When you dream of an apple, you are perhaps not aware of a real physical apple, and the cognitive machinery of apple-identification is not activated by retinal stimulus.

Nevertheless, the cognitive machinery of apple-identification is still the same. If I see a picture of an apple, or if a futuristic mind-control device convinces me that an apple is in front of me, the apple-identification program in my brain functions the same in every case.

Of course, most of the time we sleep, we're not dreaming. When you're fully unconscious, your cognitive machinery can do nothing, because there's nothing for it to work with. In other words, if you can't recognize apples, it's probably because your entire mind is switched off for some reason (hopefully temporarily, but eventually, permanently.)

But on the whole, AGI is not now and never has been a healthy field.

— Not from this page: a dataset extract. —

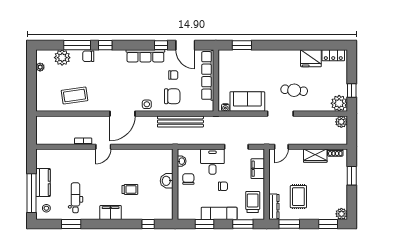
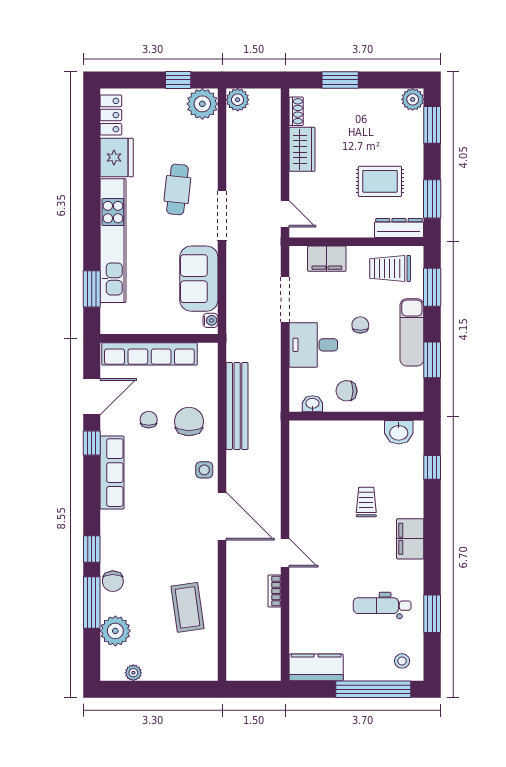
kitchen unit: (267, 56) -> (113, 241), added
washbasin: (167, 181) -> (399, 432), moved
kitchen counter: (43, 183) -> (316, 667), moved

That's because there's not much money in it. Computers today are too slow and feeble. Today, even if you could access an algorithm that beat the best humans at go, it would cost a small fortune, operate slowly, and require a huge heat sink. Performance is of critical importance to many applications of intelligence.

Also, software lags behind hardware - e.g. check out the history of the games for the PS3.

So, narrow AI projects can succeed today - but broad AI probably won't be well funded until it has a chance of being cost/performance competitive with humans - and that's still maybe 10-20 years away.

You could say the 'lever' approach is equivalent to impatiently trying to go only as 'deep' as need be, to get results. There are subfields though, eg 'Adaptive Behavior' and 'Developmental Robotics' that, while not calling themselves AGI, have it as their ultimate goal and have buckled down for the long haul, working from the bottom up.